----- EXTRACT PROVIDED -----

Overview

Overview

Source: https://grafana.com/oss/tempo/

Tempo is a high-performance, cost-effective distributed tracing backend. It is deeply integrated with Grafana, Prometheus, Loki, and Mimir. Tempo requires only object storage to operate, making it extremely cheap and simple to maintain.

Key Features

Feature Description Status in Our Setup
Distributed Tracing Storing and querying traces from any application ✅ Configured
TraceQL Query language for traces (similar to SQL) ✅ Configured
Metrics Generator Generating metrics from traces (RED metrics, service graphs) ✅ Configured
Traces to Metrics Linking traces with metrics in Grafana ✅ Configured
Traces to Logs Linking traces with logs (Loki) in Grafana ✅ Configured
Traces to Profiles Linking traces with profiles (Pyroscope) in Grafana ✅ Configured
Service Graphs Automatic visualization of service dependencies ✅ Configured
TraceQL Metrics (Drilldown) Real-time metrics from TraceQL queries ✅ Configured
Multi-protocol Ingestion OTLP, Jaeger, Zipkin, OpenCensus ✅ Configured
MCP Server Model Context Protocol server for AI assistants ✅ Configured

Deployment Modes

  • Monolithic mode
    • All components in a single process
    • Good for: local development, small workloads (~20GB traces/day)
    • Can scale horizontally via gossip ring
  • Simple Scalable (default)
    • Separates read and write paths
    • Good for: up to a few TB/day
  • Microservices mode (our setup)
    • Each component deployed separately
    • Best for: production, high availability, large scale
    • Full control over scaling each component

Components

Microservices mode

Distributor

  • Entry point for trace ingestion — accepts spans in multiple formats (OTLP, Jaeger, Zipkin, OpenCensus)
  • Under the hood, uses the receiver layer from the OpenTelemetry Collector framework
  • Routes spans to Ingesters by hashing the traceID and using a distributed consistent hash ring
  • The recommended format is OTel Proto (OTLP) for performance — this is why Grafana Alloy uses the OTLP exporter/receiver to send spans to Tempo
  • Stateless — can be scaled independently

Ingester

  • Receives spans from the Distributor and partitions span/resource attributes into the Parquet schema for efficient reads
  • Groups traces into blocks over a configured time period or until the maximum block size is reached
  • Generates bloom filters and indexes for each block, then flushes everything to backend object storage
  • Block structure in storage:
    <bucketname>/<tenantID>/<blockID>/meta.json
                                     /index
                                     /data
                                     /bloom_0 ... bloom_n
    
  • In scaled deployments, creates redundancy mechanisms (not available in monolithic mode)

----- LISTED RECORDS -----

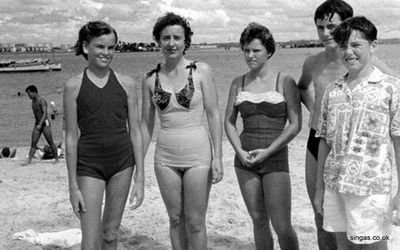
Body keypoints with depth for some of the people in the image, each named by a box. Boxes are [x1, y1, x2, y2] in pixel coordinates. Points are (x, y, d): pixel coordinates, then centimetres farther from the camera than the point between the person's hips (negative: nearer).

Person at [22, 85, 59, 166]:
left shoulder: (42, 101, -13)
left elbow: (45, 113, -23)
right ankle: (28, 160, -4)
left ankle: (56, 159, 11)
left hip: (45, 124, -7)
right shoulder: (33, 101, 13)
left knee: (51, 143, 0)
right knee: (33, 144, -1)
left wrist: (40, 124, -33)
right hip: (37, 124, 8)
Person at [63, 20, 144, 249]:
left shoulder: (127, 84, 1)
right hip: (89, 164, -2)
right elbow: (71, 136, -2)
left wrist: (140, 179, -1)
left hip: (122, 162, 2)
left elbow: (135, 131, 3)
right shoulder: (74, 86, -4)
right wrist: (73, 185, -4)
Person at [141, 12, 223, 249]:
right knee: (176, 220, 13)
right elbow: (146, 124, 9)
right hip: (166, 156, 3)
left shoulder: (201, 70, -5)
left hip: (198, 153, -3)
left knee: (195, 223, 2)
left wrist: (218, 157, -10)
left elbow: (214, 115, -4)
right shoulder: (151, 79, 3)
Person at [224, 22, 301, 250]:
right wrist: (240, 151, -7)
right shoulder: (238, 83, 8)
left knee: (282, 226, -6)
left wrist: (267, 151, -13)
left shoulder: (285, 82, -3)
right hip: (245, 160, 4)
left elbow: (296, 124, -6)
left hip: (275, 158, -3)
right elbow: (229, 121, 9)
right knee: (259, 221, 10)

-----
----- LISTED RECORDS -----

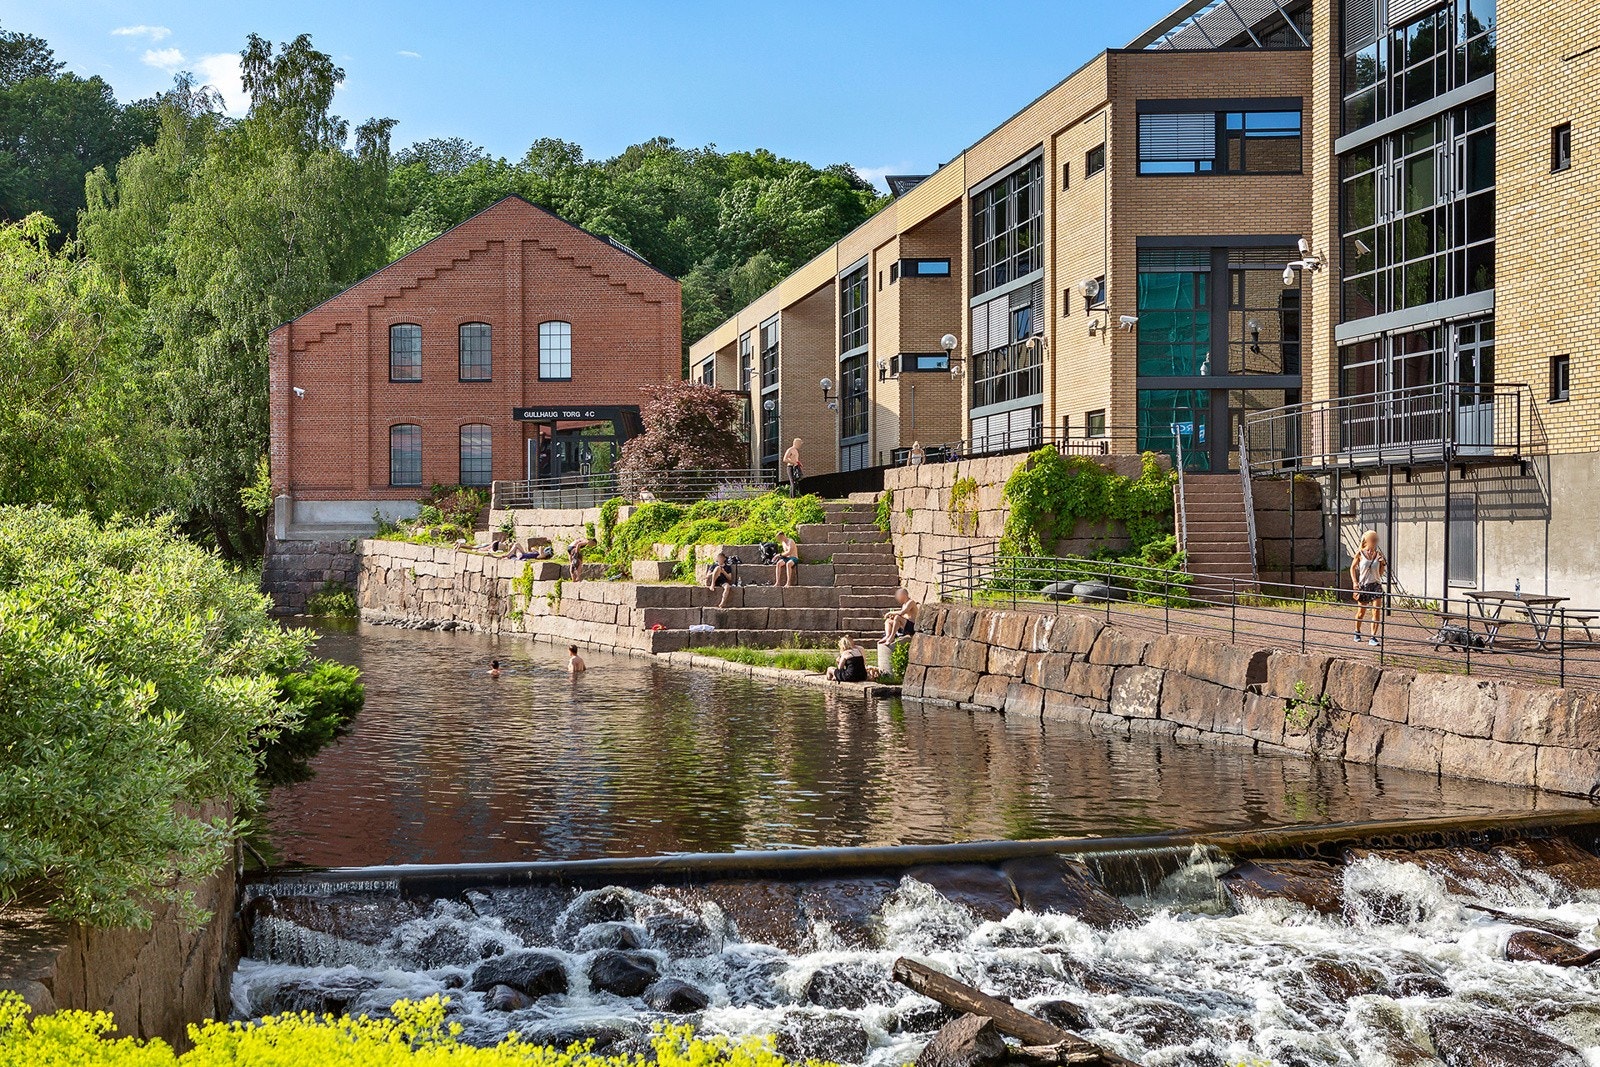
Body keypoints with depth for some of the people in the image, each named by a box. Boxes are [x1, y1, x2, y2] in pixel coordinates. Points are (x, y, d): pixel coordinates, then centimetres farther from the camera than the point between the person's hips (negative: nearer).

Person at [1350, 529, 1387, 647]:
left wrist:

-----

*WORK INSTRUCTION*
Pick up the Grafana Tempo overview after its last line and keep writing it.

*RESPONSE*
  • Participates in the gossip ring for cluster state synchronization
  • Hosts Metrics Generator processors

Query Frontend

  • Main query interface — handles trace lookup by ID (GET /api/traces/<traceID>) and filtering via TraceQL
  • Shards the search space — splits the blockID space into configurable shards
  • Distributes sharded requests across one or more Queriers in parallel to speed up responses
  • Merges span data returned from multiple Queriers into a single coherent response
  • Provides query queuing, retry, and optional caching
  • When the trace limit is reached — returns results collected so far and cancels remaining requests to Queriers

Querier

  • Performs the actual data search across blocks to find matching spans
  • Queries Ingesters for recently received traces (not yet flushed to storage)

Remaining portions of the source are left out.